The Constitution pipeline project, intended to move gas from Appalachia into northeastern New York, has been put on hold indefinitely after failing to receive water permits from the state. The Northeast Energy Direct (NED) project, designed to move gas from Wright, NY to Dracut, MA, has been canceled due to insufficient contractual commitments.

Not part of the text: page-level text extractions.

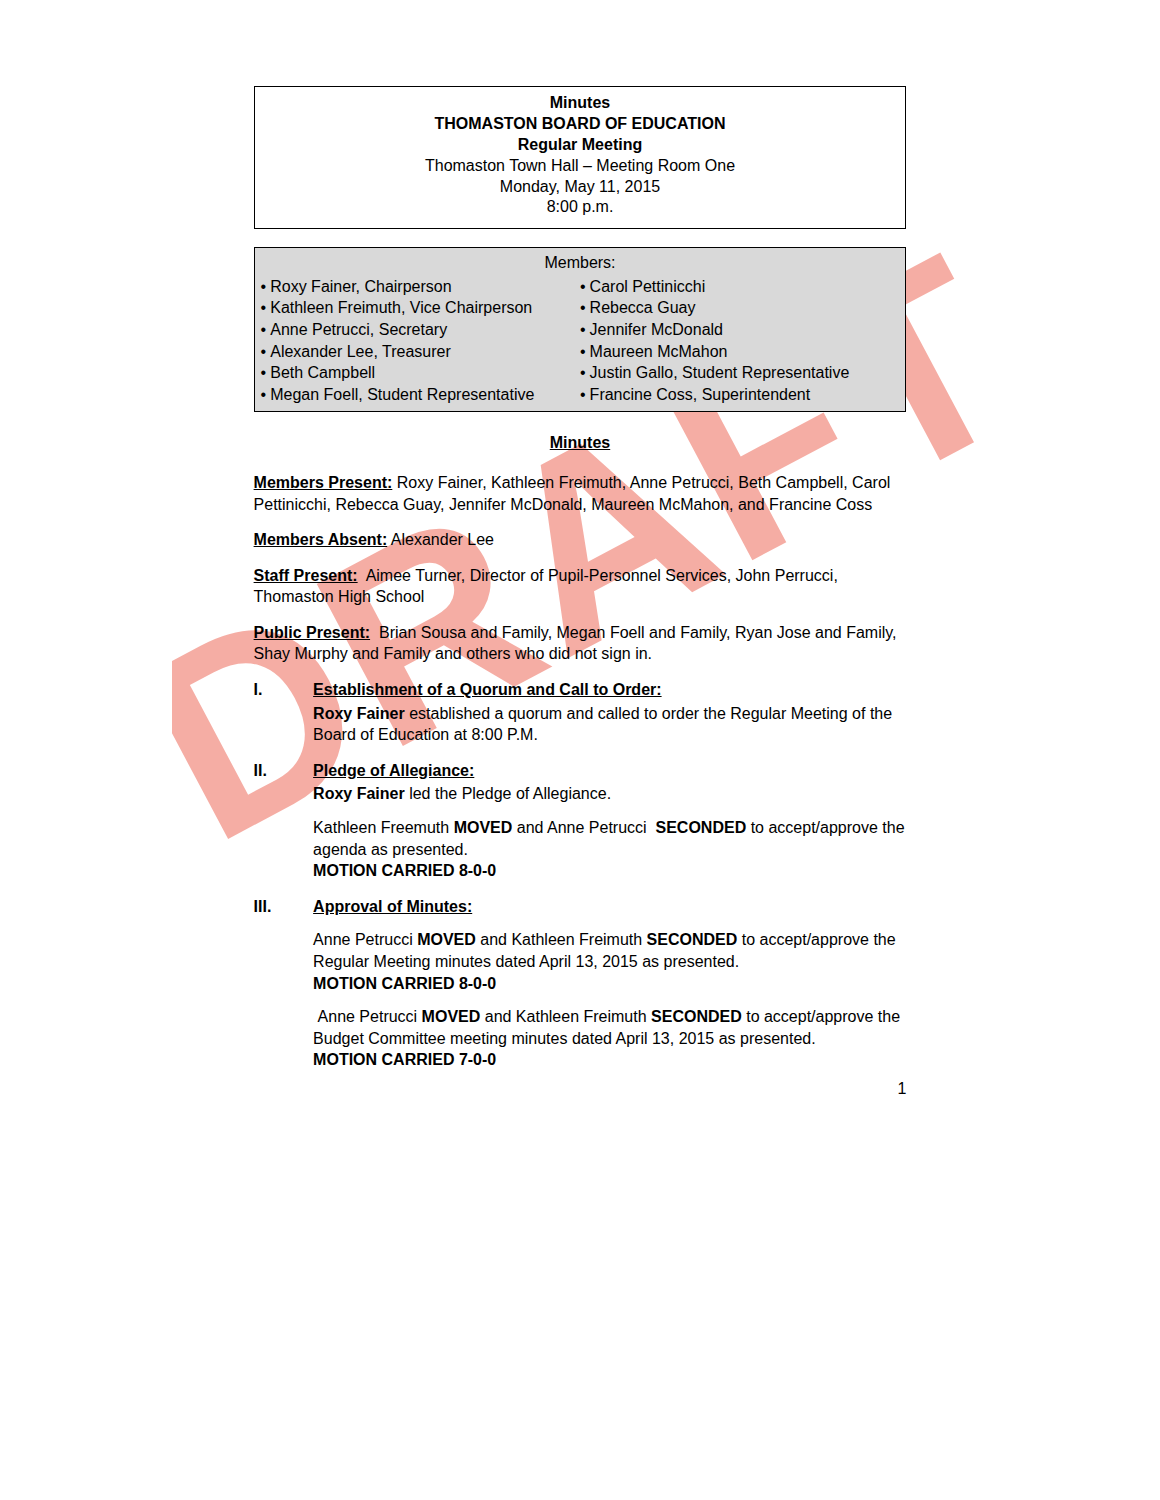DRAFT
Minutes
THOMASTON BOARD OF EDUCATION
Regular Meeting
Thomaston Town Hall – Meeting Room One
Monday, May 11, 2015
8:00 p.m.
Members:
| • Roxy Fainer, Chairperson | • Carol Pettinicchi |
| • Kathleen Freimuth, Vice Chairperson | • Rebecca Guay |
| • Anne Petrucci, Secretary | • Jennifer McDonald |
| • Alexander Lee, Treasurer | • Maureen McMahon |
| • Beth Campbell | • Justin Gallo, Student Representative |
| • Megan Foell, Student Representative | • Francine Coss, Superintendent |
Minutes
Members Present: Roxy Fainer, Kathleen Freimuth, Anne Petrucci, Beth Campbell, Carol Pettinicchi, Rebecca Guay, Jennifer McDonald, Maureen McMahon, and Francine Coss
Members Absent: Alexander Lee
Staff Present: Aimee Turner, Director of Pupil-Personnel Services, John Perrucci, Thomaston High School
Public Present: Brian Sousa and Family, Megan Foell and Family, Ryan Jose and Family, Shay Murphy and Family and others who did not sign in.
I.
Establishment of a Quorum and Call to Order:
Roxy Fainer established a quorum and called to order the Regular Meeting of the Board of Education at 8:00 P.M.
II.
Pledge of Allegiance:
Roxy Fainer led the Pledge of Allegiance.
Kathleen Freemuth MOVED and Anne Petrucci SECONDED to accept/approve the agenda as presented.
MOTION CARRIED 8-0-0
III.
Approval of Minutes:
Anne Petrucci MOVED and Kathleen Freimuth SECONDED to accept/approve the Regular Meeting minutes dated April 13, 2015 as presented.
MOTION CARRIED 8-0-0
Anne Petrucci MOVED and Kathleen Freimuth SECONDED to accept/approve the Budget Committee meeting minutes dated April 13, 2015 as presented.
MOTION CARRIED 7-0-0
1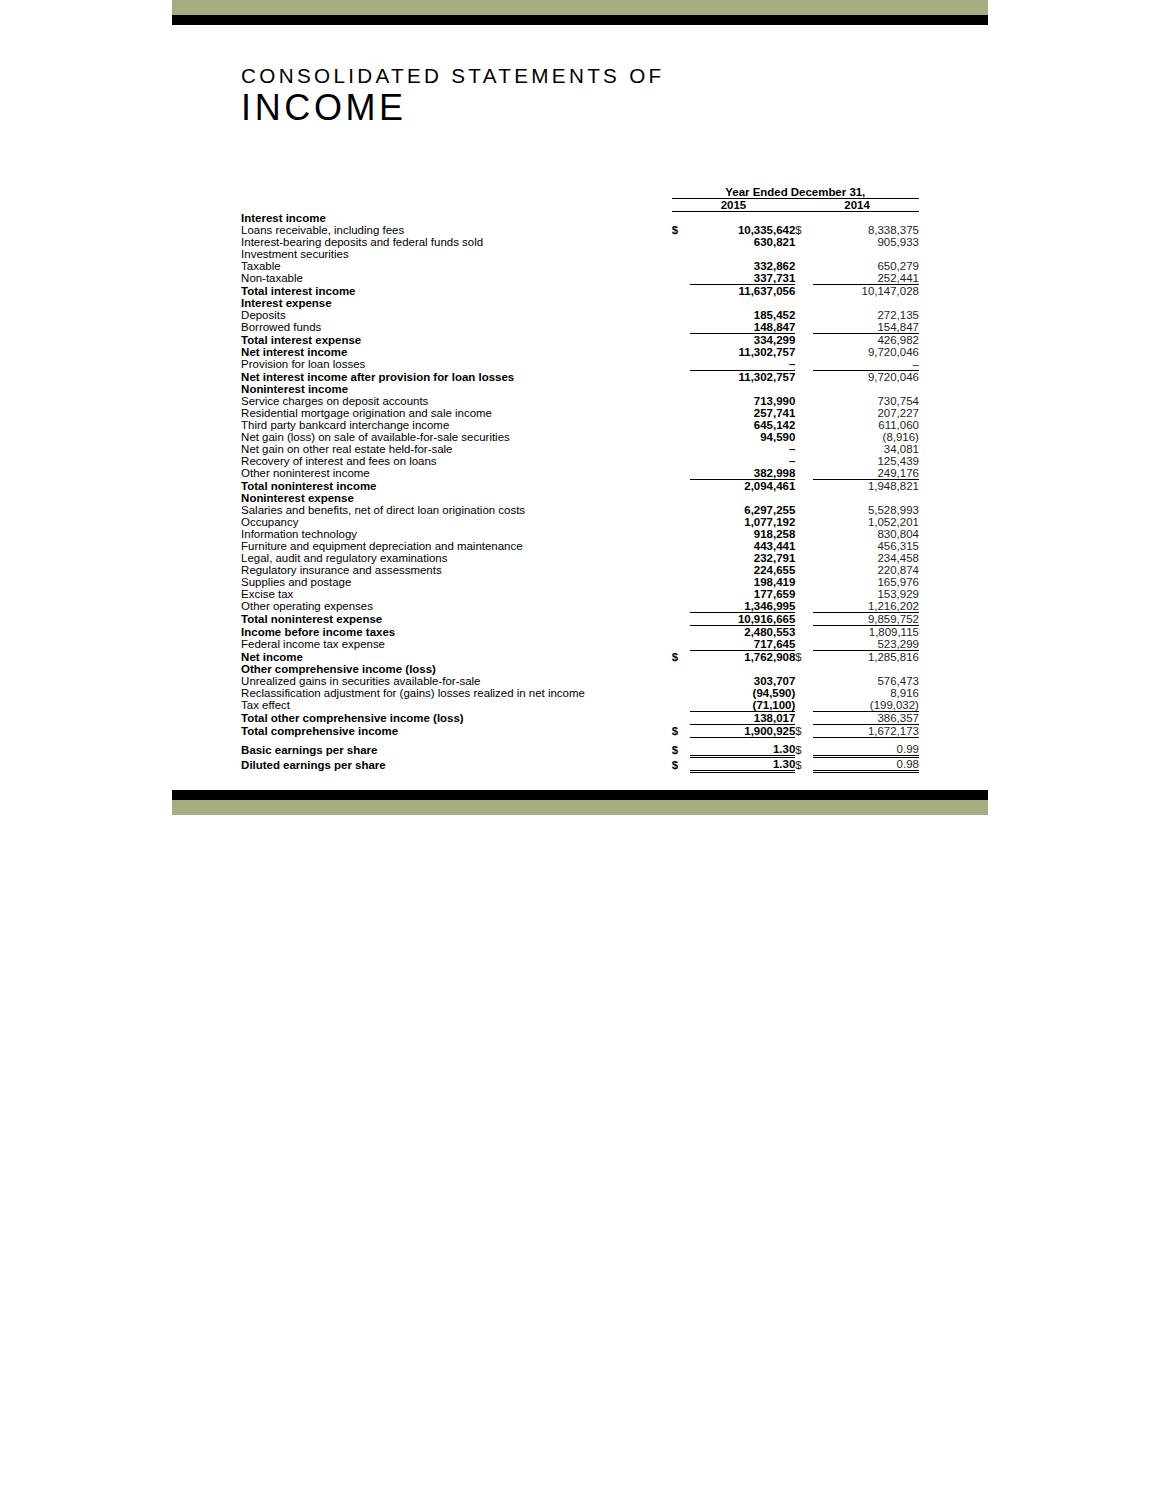Consolidated Statements of Income
| | Year Ended December 31, |
| | 2015 | 2014 |
| Interest income | | | | |
| Loans receivable, including fees | $ | 10,335,642 | $ | 8,338,375 |
| Interest-bearing deposits and federal funds sold | | 630,821 | | 905,933 |
| Investment securities | | | | |
| Taxable | | 332,862 | | 650,279 |
| Non-taxable | | 337,731 | | 252,441 |
| Total interest income | | 11,637,056 | | 10,147,028 |
| Interest expense | | | | |
| Deposits | | 185,452 | | 272,135 |
| Borrowed funds | | 148,847 | | 154,847 |
| Total interest expense | | 334,299 | | 426,982 |
| Net interest income | | 11,302,757 | | 9,720,046 |
| Provision for loan losses | | – | | – |
| Net interest income after provision for loan losses | | 11,302,757 | | 9,720,046 |
| Noninterest income | | | | |
| Service charges on deposit accounts | | 713,990 | | 730,754 |
| Residential mortgage origination and sale income | | 257,741 | | 207,227 |
| Third party bankcard interchange income | | 645,142 | | 611,060 |
| Net gain (loss) on sale of available-for-sale securities | | 94,590 | | (8,916) |
| Net gain on other real estate held-for-sale | | – | | 34,081 |
| Recovery of interest and fees on loans | | – | | 125,439 |
| Other noninterest income | | 382,998 | | 249,176 |
| Total noninterest income | | 2,094,461 | | 1,948,821 |
| Noninterest expense | | | | |
| Salaries and benefits, net of direct loan origination costs | | 6,297,255 | | 5,528,993 |
| Occupancy | | 1,077,192 | | 1,052,201 |
| Information technology | | 918,258 | | 830,804 |
| Furniture and equipment depreciation and maintenance | | 443,441 | | 456,315 |
| Legal, audit and regulatory examinations | | 232,791 | | 234,458 |
| Regulatory insurance and assessments | | 224,655 | | 220,874 |
| Supplies and postage | | 198,419 | | 165,976 |
| Excise tax | | 177,659 | | 153,929 |
| Other operating expenses | | 1,346,995 | | 1,216,202 |
| Total noninterest expense | | 10,916,665 | | 9,859,752 |
| Income before income taxes | | 2,480,553 | | 1,809,115 |
| Federal income tax expense | | 717,645 | | 523,299 |
| Net income | $ | 1,762,908 | $ | 1,285,816 |
| Other comprehensive income (loss) | | | | |
| Unrealized gains in securities available-for-sale | | 303,707 | | 576,473 |
| Reclassification adjustment for (gains) losses realized in net income | | (94,590) | | 8,916 |
| Tax effect | | (71,100) | | (199,032) |
| Total other comprehensive income (loss) | | 138,017 | | 386,357 |
| Total comprehensive income | $ | 1,900,925 | $ | 1,672,173 |
| Basic earnings per share | $ | 1.30 | $ | 0.99 |
| Diluted earnings per share | $ | 1.30 | $ | 0.98 |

Williams Partners recently announced a delay from late 2017 to 2018 of its 1.7 Bcfd Atlantic Sunrise project after FERC delayed the approval process (See Projects). The project is designed to expand Transco’s Leidy Line deliveries of Marcellus gas to the Mid-Atlantic and Southeast markets on its Transco pipeline. Other pipeline projects that are facing environmental opposition or lack of strong interest by shippers include:

  • Atlantic Coast Pipeline, a joint venture of Duke Energy, Dominion, Piedmont Natural Gas, and AGL Resources designed to serve South Atlantic markets with 1.5 Bcfd of capacity, is fully subscribed by utilities but is facing local environmental opposition.
  • Mountain Valley Pipeline, which is also designed to serve the South Atlantic with 2 Bcfd of capacity, received its DEIS in September. Although it is fully subscribed, key shippers include several producers that may not need the capacity in the near term.
  • Nexus Gas Transmission, which uses an existing right-of-way for much of its route, connects Spectra Energy’s Texas Eastern and Union Gas systems in Ontario, but is not fully subscribed for its 1.5 Bcfd of capacity.
  • Access Northeast, a joint project of Eversource Energy, National Grid and Spectra Energy, has a capacity of 925 MMcf/d designed to serve growing gas and electric markets in New England, but is not expected to enter service until 2019 or later due to legal opposition to entering into transportation agreements with utility shippers.
  • PennEast, a 1.1 Bcf/d pipeline designed to transport Marcellus production to markets in New Jersey and Pennsylvania, received a favorable DEIS in July. However, in November, FERC announced a delay on the final EIS citing route modifications filed by PennEast as “a contributing factor in its decision to prolong the environmental review schedule.” PennEast is a joint venture backed by a consortium of utilities, gas marketers, and midstream companies, including NJR Pipeline Co., Public Service Enterprise Group, SJI Midstream, Southern Company Gas, Spectra Energy Partners LP, and UGI Energy Services.

Navigant’s North American Natural Gas Outlook, Fall 2016 projects the Appalachian region to become a leading provider of natural gas to markets in the Southeast, South and Midwest regions in the next five years. Beyond that timeframe, deliveries of Appalachian production to the Gulf Coast are expected to reach 2.4 Bcf/d by 2025.